(DATA EXTRACT Opens)

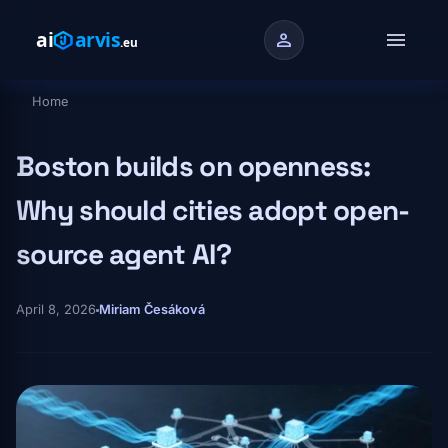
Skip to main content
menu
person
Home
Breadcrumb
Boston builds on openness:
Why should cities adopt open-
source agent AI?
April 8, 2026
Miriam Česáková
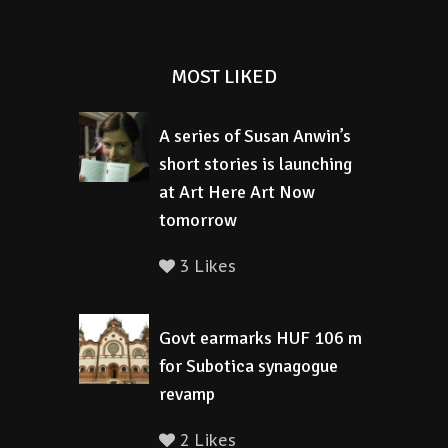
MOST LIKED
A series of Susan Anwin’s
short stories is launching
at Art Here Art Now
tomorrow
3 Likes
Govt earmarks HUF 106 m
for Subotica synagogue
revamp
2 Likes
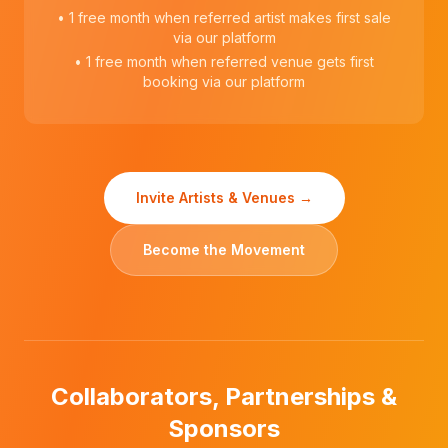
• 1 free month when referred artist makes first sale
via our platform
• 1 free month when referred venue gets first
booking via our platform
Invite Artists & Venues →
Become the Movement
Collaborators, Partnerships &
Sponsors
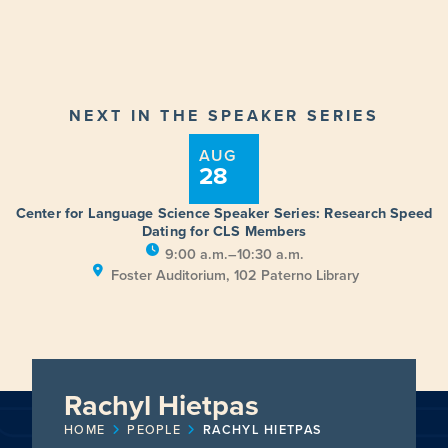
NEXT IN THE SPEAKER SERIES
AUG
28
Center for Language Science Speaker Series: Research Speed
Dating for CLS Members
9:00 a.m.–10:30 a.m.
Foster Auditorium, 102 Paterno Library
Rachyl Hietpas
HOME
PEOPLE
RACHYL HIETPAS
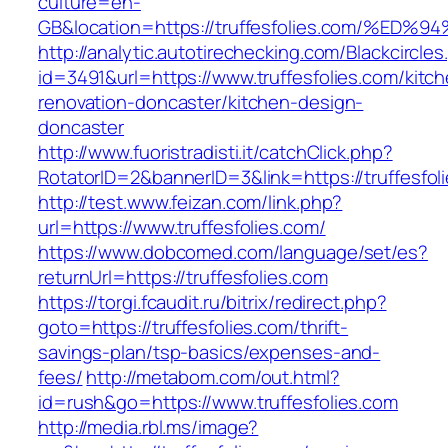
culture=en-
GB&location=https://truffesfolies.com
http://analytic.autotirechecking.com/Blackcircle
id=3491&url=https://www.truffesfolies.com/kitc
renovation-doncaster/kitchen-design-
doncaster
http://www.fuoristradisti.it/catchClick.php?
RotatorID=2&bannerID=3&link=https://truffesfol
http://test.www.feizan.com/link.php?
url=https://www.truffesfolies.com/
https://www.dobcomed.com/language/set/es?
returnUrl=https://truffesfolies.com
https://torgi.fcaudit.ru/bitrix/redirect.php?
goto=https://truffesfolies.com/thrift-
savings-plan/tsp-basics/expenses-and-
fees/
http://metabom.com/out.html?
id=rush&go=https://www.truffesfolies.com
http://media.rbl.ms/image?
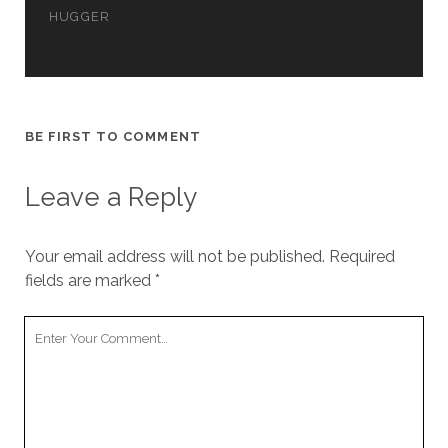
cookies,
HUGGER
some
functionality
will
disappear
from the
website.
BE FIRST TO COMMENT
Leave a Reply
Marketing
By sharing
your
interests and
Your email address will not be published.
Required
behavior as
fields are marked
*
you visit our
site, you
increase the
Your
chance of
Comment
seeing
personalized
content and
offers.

(DATA EXTRACT Closes)
(DATA EXTRACT Opens)

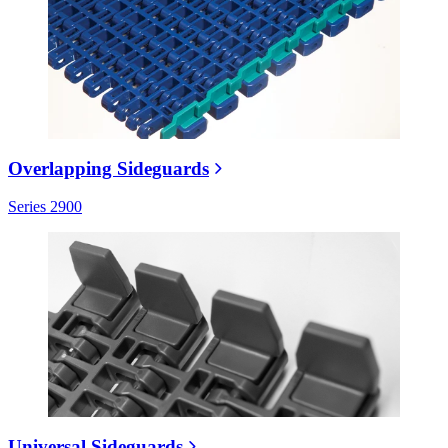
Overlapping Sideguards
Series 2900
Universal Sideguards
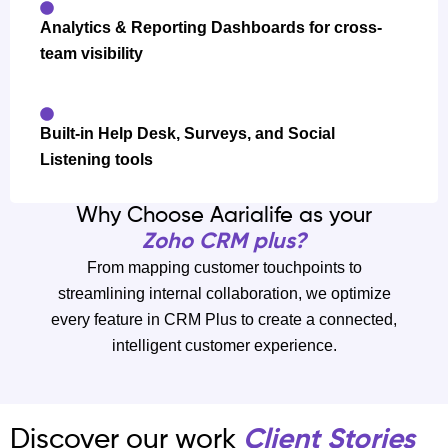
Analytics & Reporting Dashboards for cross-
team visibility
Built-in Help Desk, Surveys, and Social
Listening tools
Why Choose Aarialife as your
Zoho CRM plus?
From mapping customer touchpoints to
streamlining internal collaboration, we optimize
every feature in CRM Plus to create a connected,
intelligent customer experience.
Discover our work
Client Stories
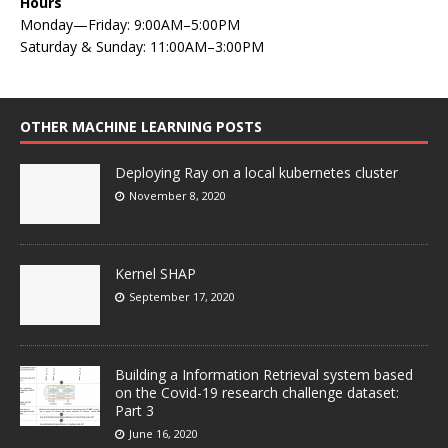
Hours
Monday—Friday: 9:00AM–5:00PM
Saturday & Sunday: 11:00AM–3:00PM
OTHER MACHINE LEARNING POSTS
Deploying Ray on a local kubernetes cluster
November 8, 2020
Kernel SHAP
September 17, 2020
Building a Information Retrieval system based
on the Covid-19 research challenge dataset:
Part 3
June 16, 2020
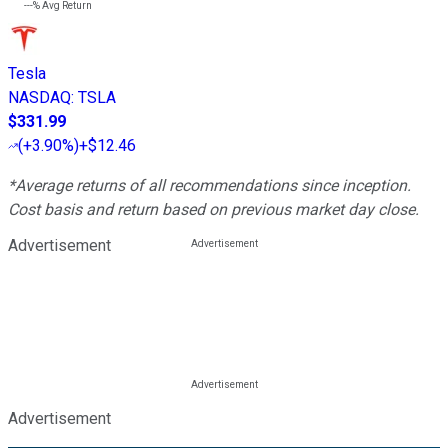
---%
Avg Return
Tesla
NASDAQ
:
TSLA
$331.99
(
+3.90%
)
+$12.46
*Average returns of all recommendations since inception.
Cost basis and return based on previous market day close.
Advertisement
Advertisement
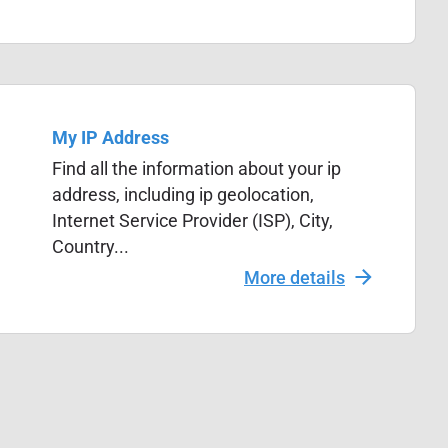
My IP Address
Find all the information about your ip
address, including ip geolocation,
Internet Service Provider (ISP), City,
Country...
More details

(DATA EXTRACT Closes)

__WHAT THIS TASK INVOLVES__.
Lines holding "based" in the data above: copy each of them.

__EXERCISE RESULT__.
Building a Information Retrieval system based
Cost basis and return based on previous market day close.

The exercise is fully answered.